>>>
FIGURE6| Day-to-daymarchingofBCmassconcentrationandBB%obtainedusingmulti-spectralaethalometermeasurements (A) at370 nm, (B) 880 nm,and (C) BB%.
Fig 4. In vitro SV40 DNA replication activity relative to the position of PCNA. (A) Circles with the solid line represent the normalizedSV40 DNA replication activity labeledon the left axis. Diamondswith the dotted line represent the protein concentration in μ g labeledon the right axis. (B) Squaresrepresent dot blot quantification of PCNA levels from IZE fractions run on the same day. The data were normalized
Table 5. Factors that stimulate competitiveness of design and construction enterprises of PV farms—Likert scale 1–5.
<<<
>>>
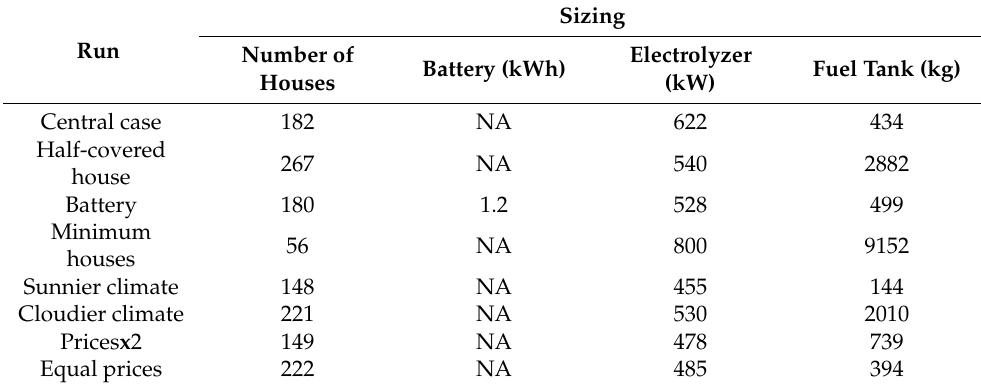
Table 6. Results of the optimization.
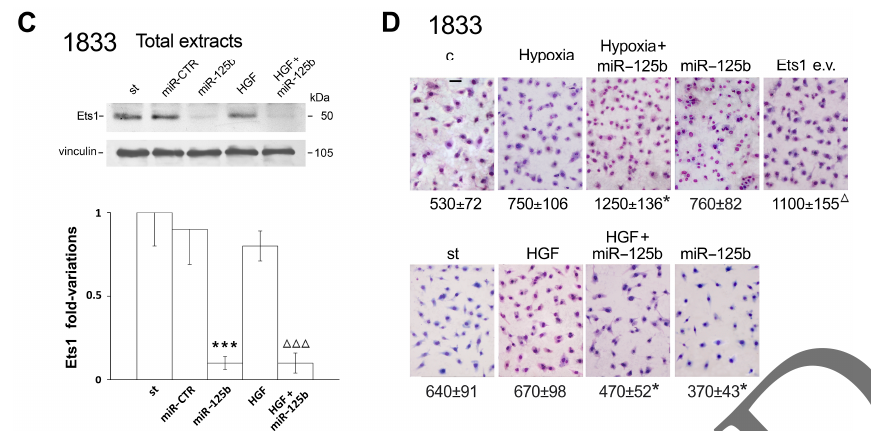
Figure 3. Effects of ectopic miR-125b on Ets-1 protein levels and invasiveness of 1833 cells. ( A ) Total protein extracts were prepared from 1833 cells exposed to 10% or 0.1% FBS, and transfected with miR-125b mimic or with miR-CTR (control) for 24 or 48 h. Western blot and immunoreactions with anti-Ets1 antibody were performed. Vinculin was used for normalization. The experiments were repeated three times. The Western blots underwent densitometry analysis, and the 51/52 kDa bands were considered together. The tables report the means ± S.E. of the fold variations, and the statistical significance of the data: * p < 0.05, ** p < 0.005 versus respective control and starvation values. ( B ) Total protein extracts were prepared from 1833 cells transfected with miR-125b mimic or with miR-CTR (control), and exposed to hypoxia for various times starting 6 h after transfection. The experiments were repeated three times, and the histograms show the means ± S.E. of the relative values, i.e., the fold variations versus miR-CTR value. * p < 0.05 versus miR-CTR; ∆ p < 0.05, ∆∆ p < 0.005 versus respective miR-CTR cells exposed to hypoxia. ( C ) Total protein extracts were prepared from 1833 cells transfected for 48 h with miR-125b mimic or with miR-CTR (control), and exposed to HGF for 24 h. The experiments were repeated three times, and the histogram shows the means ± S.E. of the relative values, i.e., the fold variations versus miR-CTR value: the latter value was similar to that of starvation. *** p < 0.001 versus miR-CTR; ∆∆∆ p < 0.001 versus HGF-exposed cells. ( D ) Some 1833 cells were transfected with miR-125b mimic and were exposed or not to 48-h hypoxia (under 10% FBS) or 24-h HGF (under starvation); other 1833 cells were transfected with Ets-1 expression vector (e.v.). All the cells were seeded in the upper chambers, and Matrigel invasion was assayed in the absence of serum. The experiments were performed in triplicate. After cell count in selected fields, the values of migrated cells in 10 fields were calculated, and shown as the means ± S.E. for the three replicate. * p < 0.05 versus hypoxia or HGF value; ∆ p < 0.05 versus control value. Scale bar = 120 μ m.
<<<
WHAT YOU WILL DO ▸ In the listing above, locate the line with "Fig 4. In vitro" and the line with "Table 5. Factors", then extract exactly those lines and every line between them, and nothing more.

RESPONSE TO THIS EXERCISE ▸
Fig 4. In vitro SV40 DNA replication activity relative to the position of PCNA. (A) Circles with the solid line represent the normalizedSV40 DNA replication activity labeledon the left axis. Diamondswith the dotted line represent the protein concentration in μ g labeledon the right axis. (B) Squaresrepresent dot blot quantification of PCNA levels from IZE fractions run on the same day. The data were normalized
Table 5. Factors that stimulate competitiveness of design and construction enterprises of PV farms—Likert scale 1–5.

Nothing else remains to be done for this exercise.